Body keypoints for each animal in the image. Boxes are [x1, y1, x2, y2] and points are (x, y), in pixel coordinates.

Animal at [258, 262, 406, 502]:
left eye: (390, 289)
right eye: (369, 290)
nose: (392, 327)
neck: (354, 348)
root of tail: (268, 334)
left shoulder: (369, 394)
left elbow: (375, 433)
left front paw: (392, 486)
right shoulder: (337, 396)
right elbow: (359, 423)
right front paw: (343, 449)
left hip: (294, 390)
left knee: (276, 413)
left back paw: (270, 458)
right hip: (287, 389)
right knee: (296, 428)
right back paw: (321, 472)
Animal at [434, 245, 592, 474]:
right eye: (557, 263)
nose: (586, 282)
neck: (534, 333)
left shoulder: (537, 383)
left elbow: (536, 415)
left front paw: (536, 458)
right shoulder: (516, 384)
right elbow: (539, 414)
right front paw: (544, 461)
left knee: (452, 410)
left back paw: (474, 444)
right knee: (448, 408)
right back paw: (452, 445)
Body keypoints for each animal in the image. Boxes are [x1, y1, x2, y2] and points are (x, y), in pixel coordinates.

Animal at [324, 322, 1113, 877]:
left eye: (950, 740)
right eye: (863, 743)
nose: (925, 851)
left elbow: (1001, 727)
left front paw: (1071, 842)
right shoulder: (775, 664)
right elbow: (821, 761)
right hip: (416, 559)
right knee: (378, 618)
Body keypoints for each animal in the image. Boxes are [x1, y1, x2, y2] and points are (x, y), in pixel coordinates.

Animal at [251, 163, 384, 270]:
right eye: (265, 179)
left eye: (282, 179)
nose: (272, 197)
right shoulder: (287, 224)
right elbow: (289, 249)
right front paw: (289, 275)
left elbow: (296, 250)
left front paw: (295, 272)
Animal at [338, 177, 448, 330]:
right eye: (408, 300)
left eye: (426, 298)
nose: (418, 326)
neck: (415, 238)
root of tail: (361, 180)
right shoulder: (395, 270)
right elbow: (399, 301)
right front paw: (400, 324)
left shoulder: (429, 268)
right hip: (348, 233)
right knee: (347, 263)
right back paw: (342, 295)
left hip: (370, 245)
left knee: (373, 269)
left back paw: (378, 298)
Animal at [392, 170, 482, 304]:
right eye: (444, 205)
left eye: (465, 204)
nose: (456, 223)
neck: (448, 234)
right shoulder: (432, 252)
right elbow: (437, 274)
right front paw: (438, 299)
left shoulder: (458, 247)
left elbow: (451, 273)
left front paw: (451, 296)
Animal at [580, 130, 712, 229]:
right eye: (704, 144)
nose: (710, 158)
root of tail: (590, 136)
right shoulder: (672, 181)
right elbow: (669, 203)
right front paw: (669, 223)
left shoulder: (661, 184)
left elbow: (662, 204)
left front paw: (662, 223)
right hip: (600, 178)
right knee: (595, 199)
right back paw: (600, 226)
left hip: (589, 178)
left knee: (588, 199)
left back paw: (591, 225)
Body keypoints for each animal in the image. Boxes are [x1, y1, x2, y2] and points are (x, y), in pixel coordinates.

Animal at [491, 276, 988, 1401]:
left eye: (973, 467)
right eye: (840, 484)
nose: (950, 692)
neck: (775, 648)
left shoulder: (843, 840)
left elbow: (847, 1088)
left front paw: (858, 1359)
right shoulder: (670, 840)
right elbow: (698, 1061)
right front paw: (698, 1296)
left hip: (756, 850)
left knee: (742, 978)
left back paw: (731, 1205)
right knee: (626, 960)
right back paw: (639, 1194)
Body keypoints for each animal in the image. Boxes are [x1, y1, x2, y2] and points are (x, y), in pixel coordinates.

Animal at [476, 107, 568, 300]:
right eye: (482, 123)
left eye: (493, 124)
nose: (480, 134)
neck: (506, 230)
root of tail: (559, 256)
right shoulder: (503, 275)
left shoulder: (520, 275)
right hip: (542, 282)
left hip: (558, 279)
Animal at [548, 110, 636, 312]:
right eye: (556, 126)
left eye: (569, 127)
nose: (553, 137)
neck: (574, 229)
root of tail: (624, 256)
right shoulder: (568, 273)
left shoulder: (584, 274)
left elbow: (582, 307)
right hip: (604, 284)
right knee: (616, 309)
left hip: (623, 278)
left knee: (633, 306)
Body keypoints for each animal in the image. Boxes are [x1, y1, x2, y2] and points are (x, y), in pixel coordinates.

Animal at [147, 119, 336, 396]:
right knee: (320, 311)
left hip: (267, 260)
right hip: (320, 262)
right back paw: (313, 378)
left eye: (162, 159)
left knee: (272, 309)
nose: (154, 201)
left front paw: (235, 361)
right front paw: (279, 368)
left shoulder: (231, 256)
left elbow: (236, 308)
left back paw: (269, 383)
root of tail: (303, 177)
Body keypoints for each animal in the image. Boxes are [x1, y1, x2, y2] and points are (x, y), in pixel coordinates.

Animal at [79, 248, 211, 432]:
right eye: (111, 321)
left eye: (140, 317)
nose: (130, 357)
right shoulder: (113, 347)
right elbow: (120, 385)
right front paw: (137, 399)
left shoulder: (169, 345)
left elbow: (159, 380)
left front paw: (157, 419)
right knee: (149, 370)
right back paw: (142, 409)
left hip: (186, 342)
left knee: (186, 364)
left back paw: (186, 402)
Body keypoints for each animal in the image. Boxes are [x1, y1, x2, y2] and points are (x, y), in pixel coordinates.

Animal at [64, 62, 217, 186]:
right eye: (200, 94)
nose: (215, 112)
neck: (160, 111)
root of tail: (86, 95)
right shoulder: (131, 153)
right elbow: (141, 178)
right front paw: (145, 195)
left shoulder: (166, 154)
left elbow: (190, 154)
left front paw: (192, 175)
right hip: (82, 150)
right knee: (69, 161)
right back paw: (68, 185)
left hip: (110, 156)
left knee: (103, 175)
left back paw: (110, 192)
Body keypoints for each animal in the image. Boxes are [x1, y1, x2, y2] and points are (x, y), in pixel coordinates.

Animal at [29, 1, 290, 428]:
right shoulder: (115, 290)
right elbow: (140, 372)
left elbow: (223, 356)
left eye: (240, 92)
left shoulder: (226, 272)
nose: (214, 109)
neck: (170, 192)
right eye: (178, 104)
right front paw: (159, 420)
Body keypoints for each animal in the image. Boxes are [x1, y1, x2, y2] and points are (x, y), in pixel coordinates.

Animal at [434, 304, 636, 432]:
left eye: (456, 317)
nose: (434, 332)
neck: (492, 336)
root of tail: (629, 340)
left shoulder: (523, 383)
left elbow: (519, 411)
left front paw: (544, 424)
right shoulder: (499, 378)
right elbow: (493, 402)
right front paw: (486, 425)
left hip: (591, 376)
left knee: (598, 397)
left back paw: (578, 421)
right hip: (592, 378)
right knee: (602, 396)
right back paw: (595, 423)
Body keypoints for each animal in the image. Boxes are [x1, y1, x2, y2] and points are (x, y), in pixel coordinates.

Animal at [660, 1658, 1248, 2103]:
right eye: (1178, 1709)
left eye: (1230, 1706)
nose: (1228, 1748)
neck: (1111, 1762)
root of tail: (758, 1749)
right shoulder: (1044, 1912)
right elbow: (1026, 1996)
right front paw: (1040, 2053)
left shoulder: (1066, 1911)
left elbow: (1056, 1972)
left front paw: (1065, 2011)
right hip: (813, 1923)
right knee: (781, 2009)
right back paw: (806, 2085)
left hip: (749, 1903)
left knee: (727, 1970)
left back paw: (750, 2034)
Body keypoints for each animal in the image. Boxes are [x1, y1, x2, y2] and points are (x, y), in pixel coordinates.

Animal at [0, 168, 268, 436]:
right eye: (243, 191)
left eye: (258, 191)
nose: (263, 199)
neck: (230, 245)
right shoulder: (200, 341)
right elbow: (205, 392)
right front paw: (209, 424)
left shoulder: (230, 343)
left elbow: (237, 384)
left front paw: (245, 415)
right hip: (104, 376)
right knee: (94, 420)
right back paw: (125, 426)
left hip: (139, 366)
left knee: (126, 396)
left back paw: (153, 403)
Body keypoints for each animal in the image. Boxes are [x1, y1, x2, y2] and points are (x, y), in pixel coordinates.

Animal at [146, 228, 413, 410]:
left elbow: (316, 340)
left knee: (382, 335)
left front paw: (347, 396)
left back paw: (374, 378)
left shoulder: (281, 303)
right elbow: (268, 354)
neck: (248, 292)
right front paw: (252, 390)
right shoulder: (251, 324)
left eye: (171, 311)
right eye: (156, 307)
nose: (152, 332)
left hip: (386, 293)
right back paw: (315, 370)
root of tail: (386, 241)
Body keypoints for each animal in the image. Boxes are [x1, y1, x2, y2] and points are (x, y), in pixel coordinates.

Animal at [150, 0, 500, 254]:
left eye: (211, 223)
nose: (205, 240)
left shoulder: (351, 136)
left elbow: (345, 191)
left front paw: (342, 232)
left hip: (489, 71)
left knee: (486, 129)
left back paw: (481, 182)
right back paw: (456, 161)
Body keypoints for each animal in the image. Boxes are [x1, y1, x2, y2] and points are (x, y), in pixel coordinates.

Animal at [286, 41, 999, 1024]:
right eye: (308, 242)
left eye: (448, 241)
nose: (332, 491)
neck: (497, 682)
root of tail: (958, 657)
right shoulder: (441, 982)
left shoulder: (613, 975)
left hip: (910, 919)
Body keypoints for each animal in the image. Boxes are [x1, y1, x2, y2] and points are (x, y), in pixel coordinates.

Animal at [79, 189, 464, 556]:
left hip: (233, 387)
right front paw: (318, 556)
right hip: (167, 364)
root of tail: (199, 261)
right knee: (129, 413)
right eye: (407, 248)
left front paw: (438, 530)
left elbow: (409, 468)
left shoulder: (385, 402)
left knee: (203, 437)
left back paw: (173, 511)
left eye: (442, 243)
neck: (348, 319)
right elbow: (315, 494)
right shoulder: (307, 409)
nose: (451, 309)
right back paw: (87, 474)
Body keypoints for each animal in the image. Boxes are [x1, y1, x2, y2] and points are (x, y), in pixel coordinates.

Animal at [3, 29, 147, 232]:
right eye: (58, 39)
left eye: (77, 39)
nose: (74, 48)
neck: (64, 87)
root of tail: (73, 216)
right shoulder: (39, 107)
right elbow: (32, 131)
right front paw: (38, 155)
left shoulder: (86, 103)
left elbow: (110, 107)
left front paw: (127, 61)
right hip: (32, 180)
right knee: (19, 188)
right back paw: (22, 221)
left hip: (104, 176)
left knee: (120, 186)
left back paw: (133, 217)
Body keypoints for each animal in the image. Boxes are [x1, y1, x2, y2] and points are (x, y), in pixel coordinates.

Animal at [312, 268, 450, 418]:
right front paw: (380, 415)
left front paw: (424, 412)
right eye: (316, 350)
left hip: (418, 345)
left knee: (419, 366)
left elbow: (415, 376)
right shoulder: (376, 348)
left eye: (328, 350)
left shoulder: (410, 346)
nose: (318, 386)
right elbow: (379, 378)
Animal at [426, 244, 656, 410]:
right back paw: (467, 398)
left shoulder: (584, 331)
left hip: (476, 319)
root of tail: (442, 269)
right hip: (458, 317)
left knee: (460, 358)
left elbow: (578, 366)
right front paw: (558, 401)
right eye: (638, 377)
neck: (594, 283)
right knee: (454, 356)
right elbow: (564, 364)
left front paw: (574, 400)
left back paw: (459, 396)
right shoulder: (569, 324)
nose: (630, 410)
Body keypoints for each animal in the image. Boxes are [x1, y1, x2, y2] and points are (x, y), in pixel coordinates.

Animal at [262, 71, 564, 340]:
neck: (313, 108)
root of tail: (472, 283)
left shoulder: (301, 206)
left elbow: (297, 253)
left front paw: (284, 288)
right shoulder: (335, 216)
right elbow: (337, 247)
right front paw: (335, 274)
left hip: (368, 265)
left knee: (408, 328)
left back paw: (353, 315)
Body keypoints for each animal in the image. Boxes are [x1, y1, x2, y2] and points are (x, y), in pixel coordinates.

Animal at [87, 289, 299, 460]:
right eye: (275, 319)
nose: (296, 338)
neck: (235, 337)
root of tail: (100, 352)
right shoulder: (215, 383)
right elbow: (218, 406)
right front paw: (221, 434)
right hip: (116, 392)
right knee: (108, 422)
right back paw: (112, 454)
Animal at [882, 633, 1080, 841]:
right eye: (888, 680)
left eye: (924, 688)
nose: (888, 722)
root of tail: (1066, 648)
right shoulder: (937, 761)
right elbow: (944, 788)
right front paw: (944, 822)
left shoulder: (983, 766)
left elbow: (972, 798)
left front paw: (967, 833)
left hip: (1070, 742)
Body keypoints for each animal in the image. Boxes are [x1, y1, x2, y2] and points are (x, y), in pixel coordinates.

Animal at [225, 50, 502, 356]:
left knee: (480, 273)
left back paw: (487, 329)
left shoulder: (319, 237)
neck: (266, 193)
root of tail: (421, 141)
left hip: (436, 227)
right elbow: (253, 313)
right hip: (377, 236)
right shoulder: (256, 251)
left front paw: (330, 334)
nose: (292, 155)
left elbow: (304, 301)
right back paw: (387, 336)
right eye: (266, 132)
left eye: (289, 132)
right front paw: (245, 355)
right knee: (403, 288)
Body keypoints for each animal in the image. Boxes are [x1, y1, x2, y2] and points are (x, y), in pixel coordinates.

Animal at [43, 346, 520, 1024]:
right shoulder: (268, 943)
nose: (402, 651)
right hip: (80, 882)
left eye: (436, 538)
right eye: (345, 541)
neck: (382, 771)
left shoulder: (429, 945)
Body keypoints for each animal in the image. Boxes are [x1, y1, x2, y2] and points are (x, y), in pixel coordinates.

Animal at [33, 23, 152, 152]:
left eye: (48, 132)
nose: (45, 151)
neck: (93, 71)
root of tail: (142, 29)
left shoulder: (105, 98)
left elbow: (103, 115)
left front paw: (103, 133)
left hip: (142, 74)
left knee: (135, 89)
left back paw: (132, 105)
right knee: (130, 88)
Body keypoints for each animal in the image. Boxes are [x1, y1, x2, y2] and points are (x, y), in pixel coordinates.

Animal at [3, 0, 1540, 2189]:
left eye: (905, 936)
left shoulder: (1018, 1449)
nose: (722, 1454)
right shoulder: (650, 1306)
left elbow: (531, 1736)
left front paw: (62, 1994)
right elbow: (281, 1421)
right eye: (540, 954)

▸ **THE PROBLEM**
Please give back exactly the lines of the listing above that run from the one containing "right front paw: (944, 822)" through the one containing "right hip: (377, 236)", and only those.

▸ **OUTPUT BELOW**
right front paw: (944, 822)
left shoulder: (983, 766)
left elbow: (972, 798)
left front paw: (967, 833)
left hip: (1070, 742)
Body keypoints for each animal in the image. Boxes are [x1, y1, x2, y2] and points are (x, y), in pixel coordinates.

Animal at [225, 50, 502, 356]:
left knee: (480, 273)
left back paw: (487, 329)
left shoulder: (319, 237)
neck: (266, 193)
root of tail: (421, 141)
left hip: (436, 227)
right elbow: (253, 313)
right hip: (377, 236)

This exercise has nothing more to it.